I was just going through some of my old pictures from my time in Iraq recently and the picture of this Samsung sign makes for an interesting story.
The picture is from Baghdad taken from top of my Bradley. Not one of my better pictures but I took it with a camera in one hand and my 9mm in the other. My column of Bradley Fighting Vehicles had just moved through the center of Baghdad during the war and were trying to help secure Northern Baghdad. All throughout the war I did not see any billboards anywhere in southern Iraq until we got to Baghdad. When we got to Baghdad there were a few billboards that could be seen and most of them were from Korean companies. My unit later moved into Northern Iraq and there were no billboards up there either except for a few Turkish ones in Mosul. However, in Kurdistan there was advertising of Korean, Japanese, and Turkish brands, but I don’t consider Kurdistan really part of Iraq.
As the war ended and the occupation began; more and more advertising and billboards began to spring up it seemed over night.
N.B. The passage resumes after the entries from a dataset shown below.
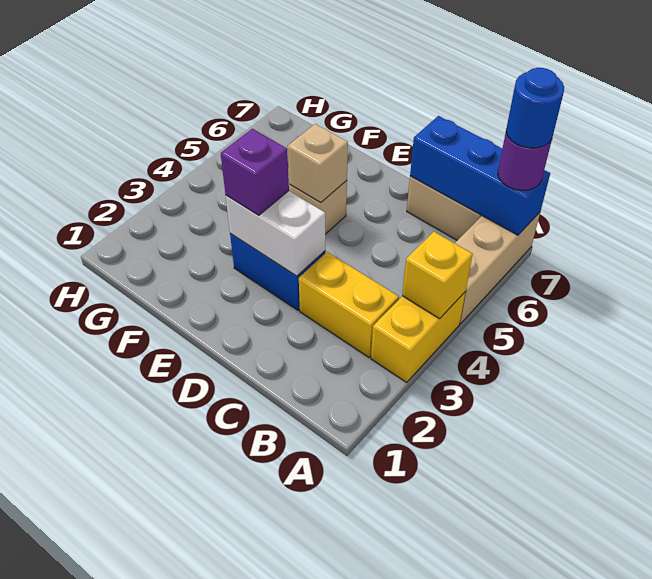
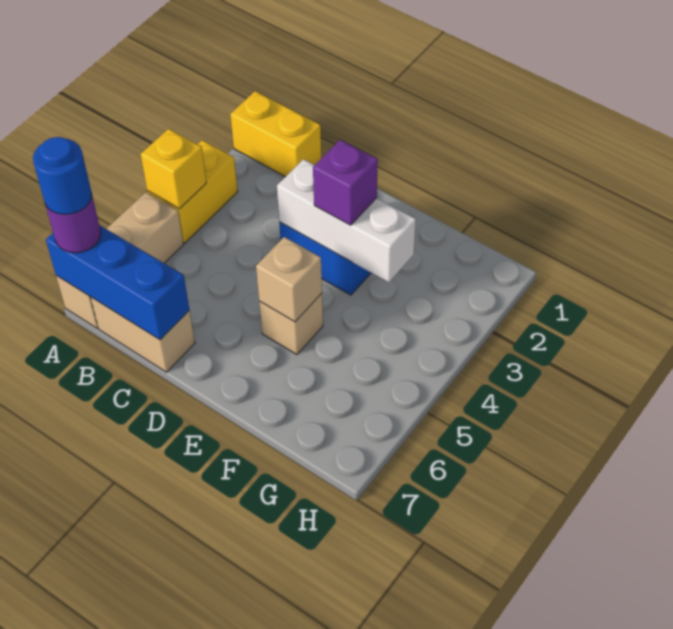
yellow brick B3:C3 level 1 -> yellow brick A1:B1 level 1
white brick D3:E3 level 2 -> white brick D3:F3 level 2

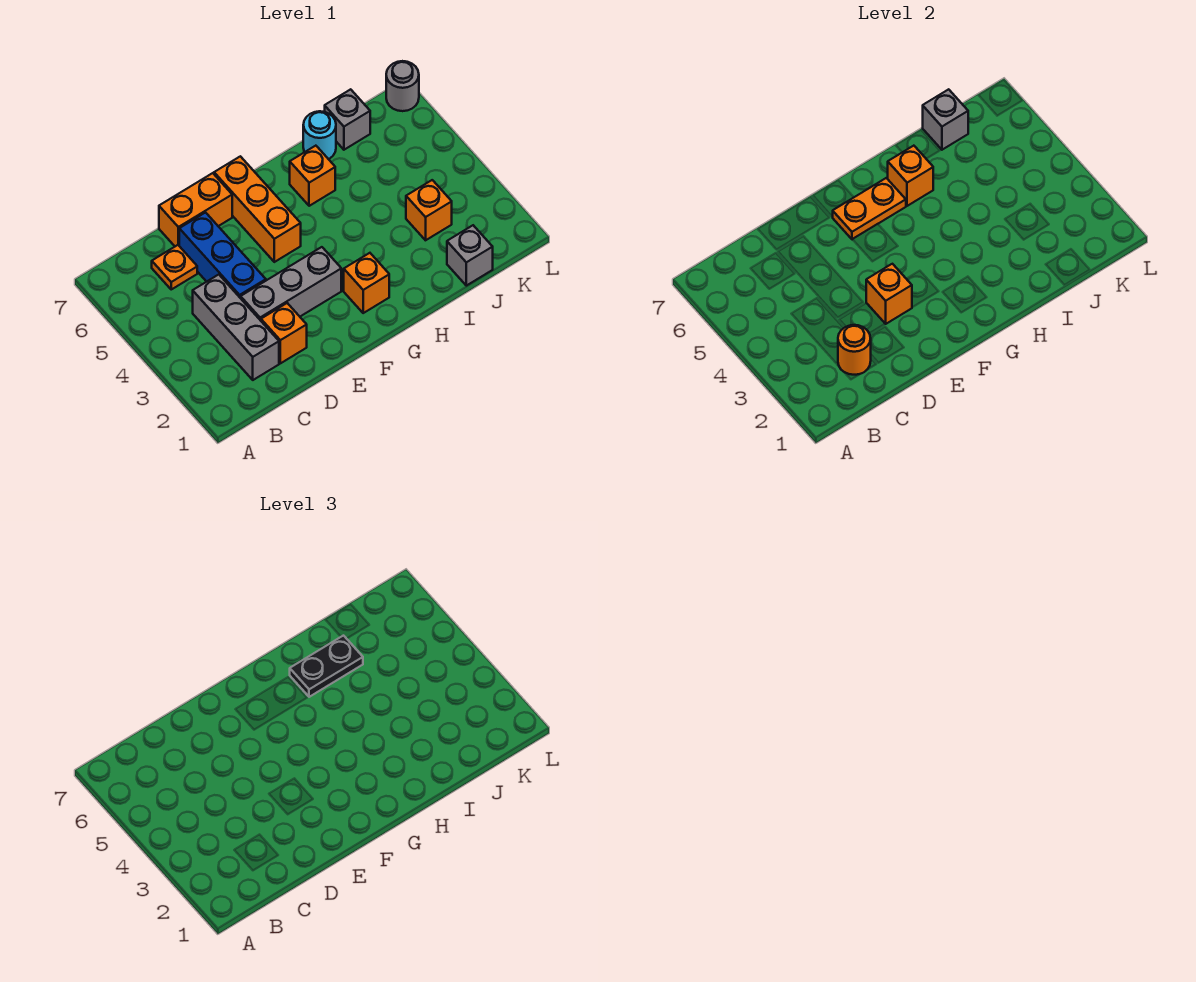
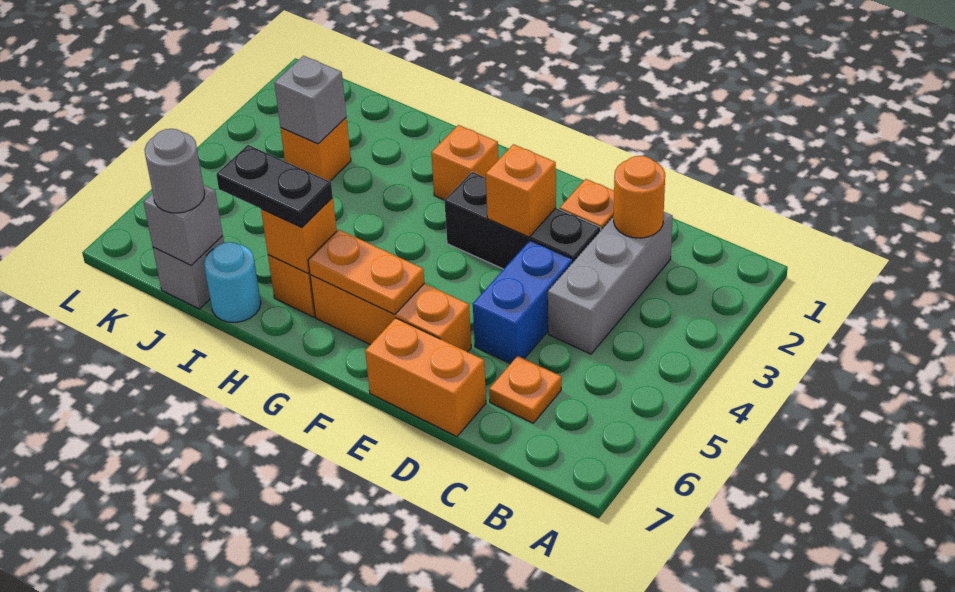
grey brick D3:F3 level 1 -> black brick D3:F3 level 1
blue brick D4:D6 level 1 -> blue brick D4:D5 level 1
orange brick F5:F7 level 1 -> orange brick E6:G6 level 1
grey brick J1 level 1 -> grey brick J3 level 2
grey round brick L7 level 1 -> grey round brick J7 level 3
A lot of the advertising was from Korean companies. I remember asking an Iraqi that I knew why Iraq didn’t have lots of billboards before. He told me that when somebody put up a billboard it meant that they had a prosperous business which also meant they had money. So this then made them a target of Saddam’s security forces to extort money out of business owners. If they didn’t pay bad things would happen to them. So it wasn’t in a merchant’s best interest to advertise, which contributed to the stagnation of the Iraqi economy. So I asked him how the Koreans were able to put up advertising during Saddam’s rule and he said obviously they payed somebody a lot of money to do business here in Iraq.
During the occupation we would setup check points and run patrols and the amount of goods coming from Turkey was staggering. Anyone who had a van was going to Turkey buying electronics and other household products, loading it in there vans to maximum capacity, and driving back to Iraq to sell the goods. I was always amazed to see Korean vans filled with Korean electronics pouring out of Turkey. Then all the new Japanese and Korean cars began to flood into Iraq. How did the Korean companies get so organized so quickly to exploit business opportunities in Iraq I would wonder. If you listened to the media you would think only Halliburton was making money in Iraq but the Koreans and Turks were the ones making the real money. I would estimate a quarter of the cars on the stretch of highway between Turkey and Baghdad was filled with people hauling goods to sell in markets between Mosul and Baghdad. However, the criminal elements got wise to this and began carjacking vehicles and taking their goods with them in the name of “resistance” when in fact they were just criminals trying to make an easy buck. So there was nights we would go on patrol and Iraqi truck drivers and merchants loaded with Korean goods would ask us to escort them through dangerous stretches of highway to protect them from the “Ali Ababas,” the Iraqi thieves. I remember thinking back then that the ROK Army should protect these merchant convoys because after all they are all filled with Korean products. But the ROK Army is there now in Kurdistan for “reconstruction work.” However, they are not there to protect their business interests. The US Army will continue to do that.